Data excerpt:
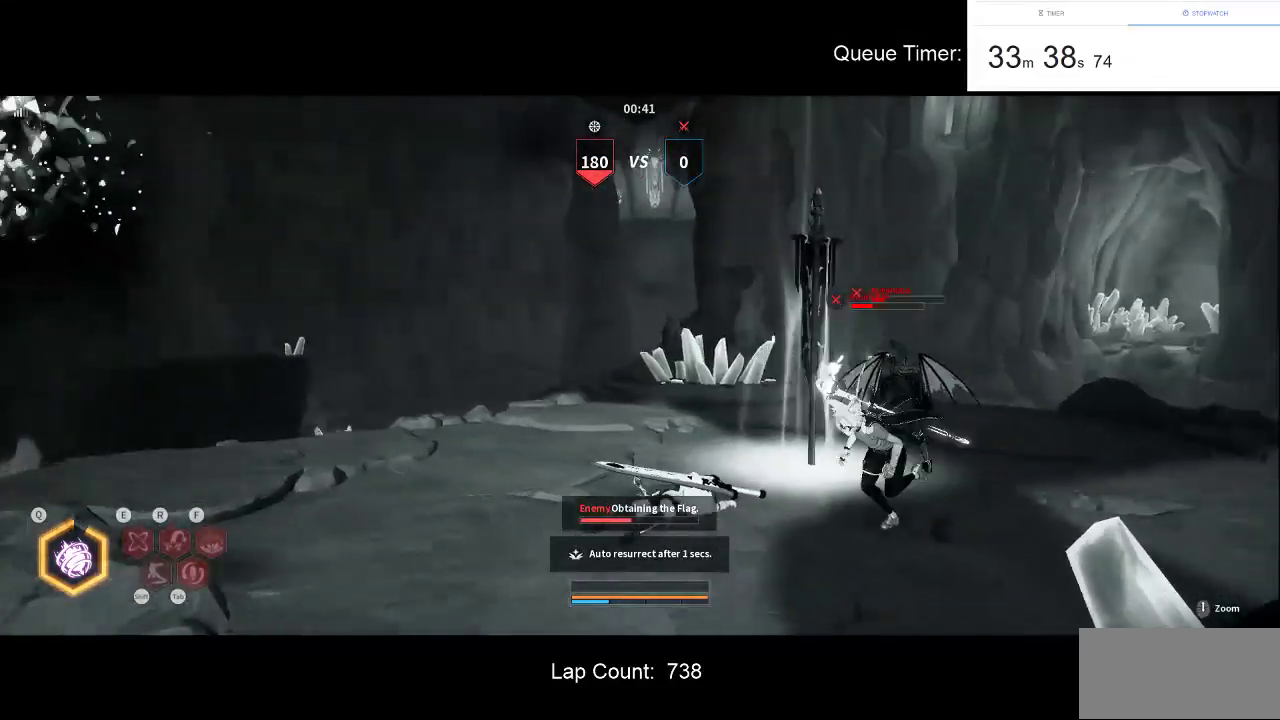
{"keys": ["w"], "mouse": [], "events": [[250, "mouse_left", "down"], [400, "mouse_left", "up"]]}
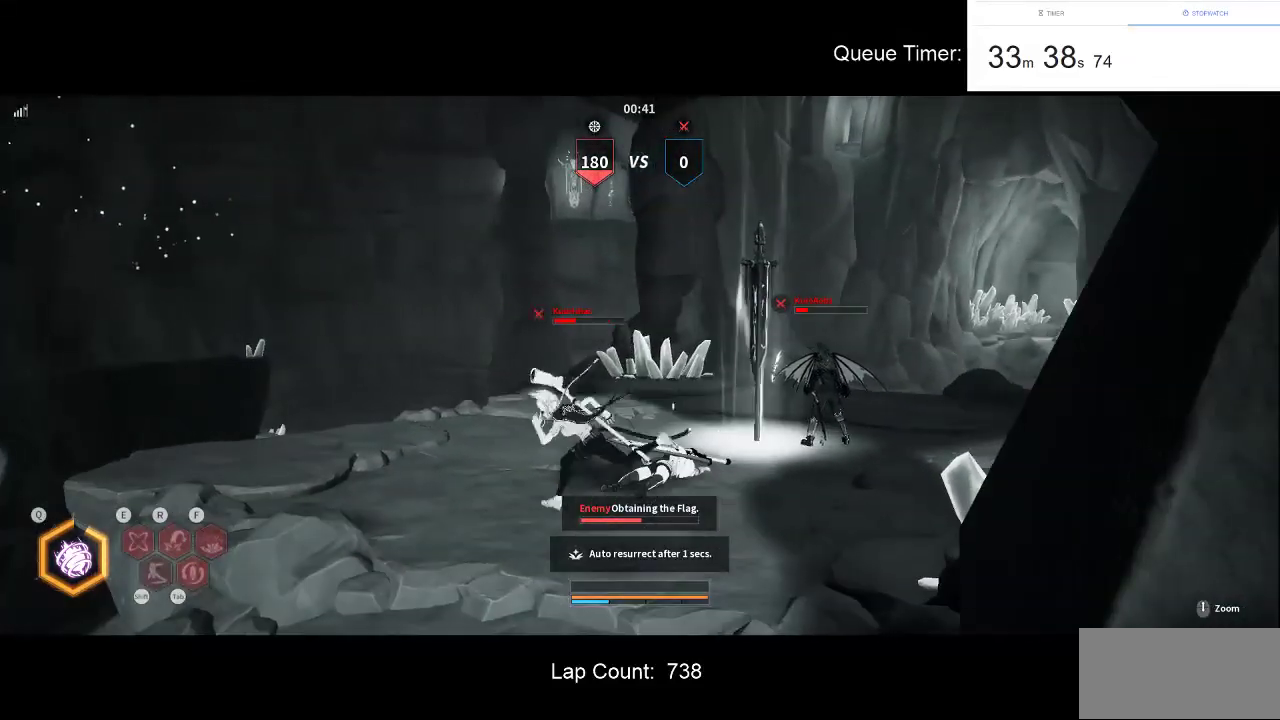
{"keys": ["w"], "mouse": [], "events": []}
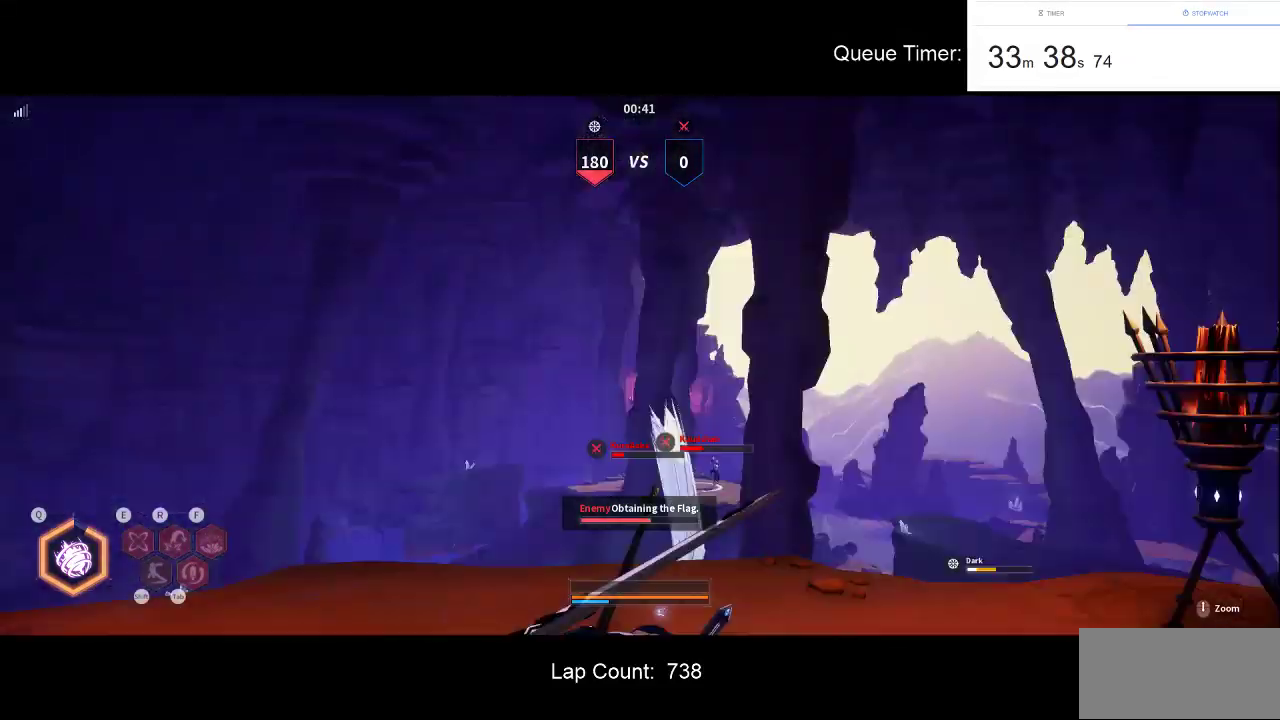
{"keys": ["w"], "mouse": [], "events": []}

Exercise description: Down to the last line, reproduce the material above exactly; skip its images.

Expected answer:
{"keys": ["w"], "mouse": [], "events": [[250, "mouse_left", "down"], [400, "mouse_left", "up"]]}
{"keys": ["w"], "mouse": [], "events": []}
{"keys": ["w"], "mouse": [], "events": []}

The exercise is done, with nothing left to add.